In the book Site Reliability Engineering, contributor Benjamin Treynor Sloss—the originator of the term “Site Reliability Engineering”—explains how SRE emerged at Google:
SRE is what happens when you ask a software engineer to design an operations team. When I joined Google in 2003 and was tasked with running a “Production Team” of seven engineers, my entire life up to that point had been software engineering. So I designed and managed the group the way I would want it to work if I worked as an SRE myself. That group has since matured to become Google’s present-day SRE team, which remains true to its origins as envisioned by a lifelong software engineer.
SRE arose partially as a response to the division between product development and operations teams. Treynor Sloss explains this division in Site Reliability Engineering:
At their core, the development teams want to launch new features and see them adopted by users. At their core, the ops teams want to make sure the service doesn’t break while they are holding the pager. Because most outages are caused by some kind of change—a new configuration, a new feature launch, or a new type of user traffic—the two teams’ goals are fundamentally in tension.

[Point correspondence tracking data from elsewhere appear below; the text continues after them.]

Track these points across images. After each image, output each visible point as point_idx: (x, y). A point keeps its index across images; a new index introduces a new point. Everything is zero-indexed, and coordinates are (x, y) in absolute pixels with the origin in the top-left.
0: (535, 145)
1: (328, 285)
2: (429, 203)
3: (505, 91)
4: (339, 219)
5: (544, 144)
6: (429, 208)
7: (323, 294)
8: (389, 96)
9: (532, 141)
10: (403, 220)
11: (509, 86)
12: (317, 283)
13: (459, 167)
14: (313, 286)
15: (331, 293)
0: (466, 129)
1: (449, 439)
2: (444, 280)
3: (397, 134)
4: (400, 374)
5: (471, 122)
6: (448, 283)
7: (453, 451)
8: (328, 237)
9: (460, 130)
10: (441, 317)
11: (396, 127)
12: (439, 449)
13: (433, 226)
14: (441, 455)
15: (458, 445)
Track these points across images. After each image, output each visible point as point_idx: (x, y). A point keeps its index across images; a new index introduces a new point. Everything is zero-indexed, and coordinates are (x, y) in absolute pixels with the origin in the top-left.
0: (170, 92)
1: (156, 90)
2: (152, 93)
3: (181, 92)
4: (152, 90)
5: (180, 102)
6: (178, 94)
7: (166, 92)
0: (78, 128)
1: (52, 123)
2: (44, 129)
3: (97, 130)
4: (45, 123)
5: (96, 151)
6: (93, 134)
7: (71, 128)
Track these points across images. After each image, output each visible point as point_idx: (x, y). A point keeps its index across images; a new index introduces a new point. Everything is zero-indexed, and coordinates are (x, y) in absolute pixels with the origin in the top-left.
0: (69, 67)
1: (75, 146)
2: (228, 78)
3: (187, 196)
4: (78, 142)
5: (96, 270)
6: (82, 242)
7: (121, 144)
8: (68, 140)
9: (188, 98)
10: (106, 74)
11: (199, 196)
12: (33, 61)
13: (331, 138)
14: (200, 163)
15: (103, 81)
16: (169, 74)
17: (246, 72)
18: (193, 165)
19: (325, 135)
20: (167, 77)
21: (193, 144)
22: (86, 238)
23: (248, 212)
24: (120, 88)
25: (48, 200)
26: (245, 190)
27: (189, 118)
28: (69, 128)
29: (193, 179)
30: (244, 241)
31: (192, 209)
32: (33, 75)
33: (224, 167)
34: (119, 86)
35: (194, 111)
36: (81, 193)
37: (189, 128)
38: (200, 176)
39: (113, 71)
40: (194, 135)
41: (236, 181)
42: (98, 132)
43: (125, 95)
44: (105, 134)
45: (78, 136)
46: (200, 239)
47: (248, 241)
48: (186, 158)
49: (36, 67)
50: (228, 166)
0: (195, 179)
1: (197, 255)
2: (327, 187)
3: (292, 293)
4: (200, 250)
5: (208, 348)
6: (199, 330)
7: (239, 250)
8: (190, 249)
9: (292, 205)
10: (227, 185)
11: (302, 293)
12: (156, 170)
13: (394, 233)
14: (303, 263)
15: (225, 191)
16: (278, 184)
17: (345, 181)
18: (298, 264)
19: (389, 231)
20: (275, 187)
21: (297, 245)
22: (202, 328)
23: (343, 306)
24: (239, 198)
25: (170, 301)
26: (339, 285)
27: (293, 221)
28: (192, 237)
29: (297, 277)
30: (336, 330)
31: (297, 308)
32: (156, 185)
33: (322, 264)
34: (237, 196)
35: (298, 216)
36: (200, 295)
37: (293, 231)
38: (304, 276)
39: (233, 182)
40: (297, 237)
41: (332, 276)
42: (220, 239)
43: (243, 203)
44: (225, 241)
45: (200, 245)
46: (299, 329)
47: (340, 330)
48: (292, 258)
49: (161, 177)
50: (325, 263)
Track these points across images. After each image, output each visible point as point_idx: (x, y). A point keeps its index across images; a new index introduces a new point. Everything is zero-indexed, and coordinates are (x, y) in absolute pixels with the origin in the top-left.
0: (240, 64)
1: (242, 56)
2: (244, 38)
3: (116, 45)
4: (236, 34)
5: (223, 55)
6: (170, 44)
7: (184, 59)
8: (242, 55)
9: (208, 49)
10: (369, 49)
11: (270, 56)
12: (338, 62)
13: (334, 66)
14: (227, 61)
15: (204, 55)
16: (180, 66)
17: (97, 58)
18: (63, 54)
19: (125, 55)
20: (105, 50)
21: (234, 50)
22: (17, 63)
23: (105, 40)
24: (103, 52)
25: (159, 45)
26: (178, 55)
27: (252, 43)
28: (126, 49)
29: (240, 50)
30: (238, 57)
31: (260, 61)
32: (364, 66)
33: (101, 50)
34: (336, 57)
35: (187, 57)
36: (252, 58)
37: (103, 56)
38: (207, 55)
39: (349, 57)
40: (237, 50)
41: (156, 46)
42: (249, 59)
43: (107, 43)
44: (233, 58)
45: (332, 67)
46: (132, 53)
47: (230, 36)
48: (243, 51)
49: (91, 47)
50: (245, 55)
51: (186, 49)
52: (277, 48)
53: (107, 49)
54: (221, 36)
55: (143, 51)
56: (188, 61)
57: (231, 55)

But what would happen if these teams weren’t “fundamentally in tension”? How might that improve product development, operations, and the business itself? Treynor Sloss continues in Site Reliability Engineering:
Conflict isn’t an inevitable part of offering a software service. Google has chosen to run our systems with a different approach: our Site Reliability Engineering teams focus on hiring software engineers to run our products and to create systems to accomplish the work that would otherwise be performed, often manually, by sysadmins.